国民党の立法院議員団は、豚の皮や内臓を議長の机上に載せるなどして、蘇行政院長の報告を阻んだ(27日=中央社)
5原則は▽台湾への輸入実績がない肉製品メーカーについては、係官による現地調査後に輸入を許可する▽輸入豚肉に対する部位ごとの商品コードを現在の22項目から牛肉並みの67項目に細分化する▽輸入実績がある業者について、来年から逐次検査を実施する▽商品表示を明確化し、円形ラベルは台湾産豚肉、三角形ラベルは米国をはじめとする外国産と区別する▽地方での検査に3億2,000万台湾元(約12億円)を補助し、水際検査能力を強化する──という内容だ。
衛生福利部の薛瑞元政務次長(次官)によると、輸入実績がない肉製品メーカーの現地調査は、米国での新型コロナウイルス流行で開始されておらず、米国と交渉中だという。

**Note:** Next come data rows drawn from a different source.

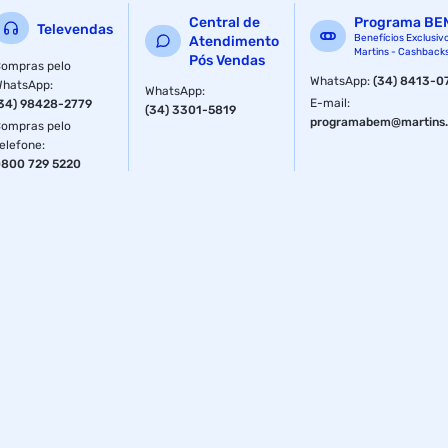
Central de
Programa BE
Televendas
Benefícios Exclusiv
Atendimento
Martins - Cashback
Pós Vendas
ompras pelo
WhatsApp
:
(34) 8413-0
WhatsApp
:
WhatsApp
:
E-mail
:
34) 98428-2779
(34) 3301-5819
programabem@martins.
ompras pelo
elefone
:
800 729 5220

行政院関係者は、米国産豚肉の実績がある業者はシェアが1%に過ぎない上、ラクトパミン含有の有無で米国産豚肉の価格に大差はないため、来年初めに規制が緩和されても、当面ラクトパミンを含む豚肉が市中に流通することはないとの見方を示した。
野党国民党の立法院議員団が「ラクトパミンを含むかどうかが市民の関心事だ」と指摘するなど、野党からは政府の規制緩和方針に反対論が依然根強いのが現状だ。